• **FRAGMENTO**:
------------------------
Izamiento de  bandera, 1940. Archivo Histórico de la Escuela Normal de Quilmes «Silvia Manuela Gorleri», https://archivo104.blogspot.com/2012/04/

La degradación de la educación pública y del docente ha sido obra de una camarilla ideológica instalada desde la recuperación democrática.

 

Cualquier docente mayor de 50 años lo puede atestiguar: el estado de la educación en la Argentina es catastrófico, en todos sus niveles. Un poco menos en la educación privada que en la pública, pero no por mérito propio sino del ambiente familiar de sus alumnos, y también en decadencia. Esa percepción personal e intuitiva se ve corroborada por todas las pruebas sobre rendimiento escolar: más de la mitad de nuestros alumnos terminan la escuela primaria sin poder entender cabalmente lo que leen y sin poder resolver problemas aritméticos simples. Ese retraso inicial no se compensa en los niveles superiores y se arrastra hasta la universidad. La profesora de una materia de Economía que se cursa en mitad de la carrera me cuenta que apenas el 60% de los inscriptos se presenta a rendir los exámenes, y que de esa proporción apenas el 60% los aprueba. Poco más de tres de cada diez. La profesora se pregunta cómo llegaron hasta allí.

La mayoría de los argentinos cree que el principal problema del país es económico, y es lógico que lo crea porque la inflación destruye las vidas de todos, incluso las de quienes más o menos se las arreglan para llegar a fin de mes. Pero las bases de la economía nacional son sanas, y una vez que la casta política canallesca y ladrona haya sido apartada del poder, bastan tres o cuatro decisiones inteligentes para poner la casa en orden. Los problemas económicos son importantes pero pueden resolverse con relativa rapidez. Los problemas más serios que tiene la Argentina son la defensa nacional, que ya apunté en una nota anterior, y la educación, que es el más grave de todos. Sin una población razonablemente educada el país no tiene futuro, con o sin inflación, con o sin misiles. Esto lo entendieron bien los organizadores de la República, que pusieron la educación en el centro de su programa.

Los políticos en campaña hablan de la economía porque las encuestas les dicen que es la mayor preocupación de la gente, y se jactan de tener equipos que estudian en profundidad sus problemas y soluciones. Ninguno habla de la defensa, y a la educación le dedican rosarios de buenas intenciones edulcoradas con los lugares comunes de la corrección política. Pero como no les importa el país sino llegar al poder para beneficiarse de él, nadie se ha planteado el problema en serio y cuando se los apura dan respuestas de ocasión: más aulas, más computadoras, más horas de clase, más capacitación docente, el modelo finlandés o el modelo japonés, y ahora la más novedosa incorporación al cotillón, los vouchers educativos, cuyo mayor atractivo es que nadie sabe o entiende bien en qué consisten.
------------------------
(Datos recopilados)
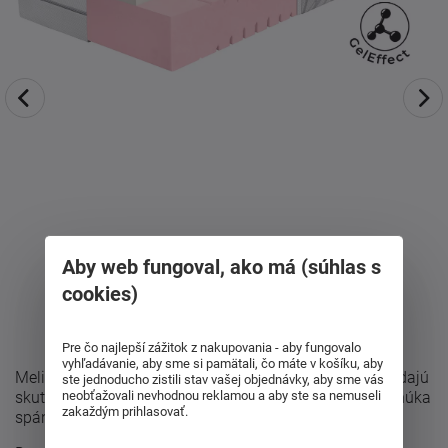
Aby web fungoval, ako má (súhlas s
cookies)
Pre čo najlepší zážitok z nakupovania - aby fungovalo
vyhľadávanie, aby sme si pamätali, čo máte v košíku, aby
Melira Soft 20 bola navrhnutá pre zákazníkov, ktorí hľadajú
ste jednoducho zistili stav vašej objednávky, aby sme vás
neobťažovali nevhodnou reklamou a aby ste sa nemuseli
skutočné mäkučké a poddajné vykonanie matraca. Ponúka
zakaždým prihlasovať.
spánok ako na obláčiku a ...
------------------------
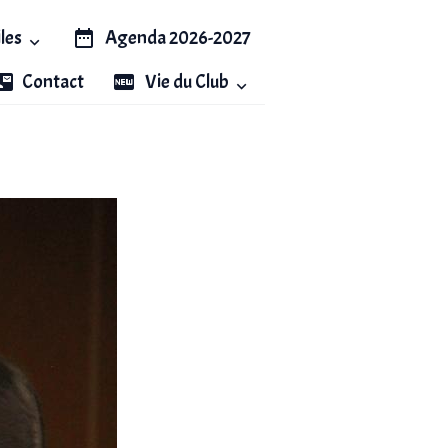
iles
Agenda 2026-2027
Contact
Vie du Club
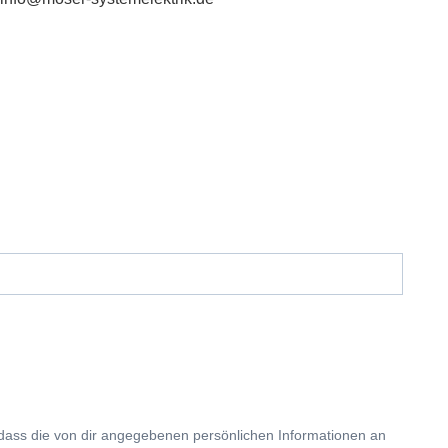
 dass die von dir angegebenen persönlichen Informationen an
------------------------
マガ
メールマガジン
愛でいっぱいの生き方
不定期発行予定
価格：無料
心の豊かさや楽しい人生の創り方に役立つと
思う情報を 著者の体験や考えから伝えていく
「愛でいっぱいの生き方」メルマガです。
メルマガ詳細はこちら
------------------------
• **DESCRIPCIÓN DEL PROBLEMA**: Continúa el artículo sobre la educación en la Argentina a partir de su última oración. Los registros no tienen relación con el artículo sobre la educación en la Argentina.

• **RESPUESTA DEL EJERCICIO**:
Pero el problema de la educación argentina no pasa por ninguno de esos lugares ni se soluciona con ninguno de esos remedios. El problema de la educación argentina es a la vez más simple y más complejo: la educación argentina no tiene escuelas ni tiene maestros. La educación argentina tiene edificios escolares y trabajadores de la educación, pero carece de escuelas y de maestros en virtud de un proceso de degradación iniciado en 1983, y continuado desde entonces como una verdadera política de Estado. Le debemos a la querida democracia la destrucción de un sistema educativo que hizo de la Argentina el primer país en eliminar el analfabetismo, le dio cinco premios Nobel, le permitió ubicarse en la vanguardia tecnológica, aportó descubrimientos médicos que salvaron millones de vidas y produjo talentos que revolucionaron las artes y la lengua.

 

Esa degradación hizo que nos olvidáramos de algo elemental: la escuela es el lugar donde los maestros van a enseñar y los alumnos van a aprender. La escuela no es una continuación del hogar, ni la maestra es la “segunda mamá”; la escuela no es un comedor ni un merendero; la escuela no es un lugar de recreo ni un salón de entretenimientos animado por docentes; la escuela no es un agente de asistencia social ni un instrumento de adoctrinamiento ideológico. La escuela fue convertida en todas esas cosas pero no es ninguna de esas cosas. La escuela es únicamente, exclusivamente, el lugar donde los maestros van a enseñar y los alumnos van a aprender. Esto deberían tenerlo perfectamente en claro los maestros, los alumnos y los padres de los alumnos.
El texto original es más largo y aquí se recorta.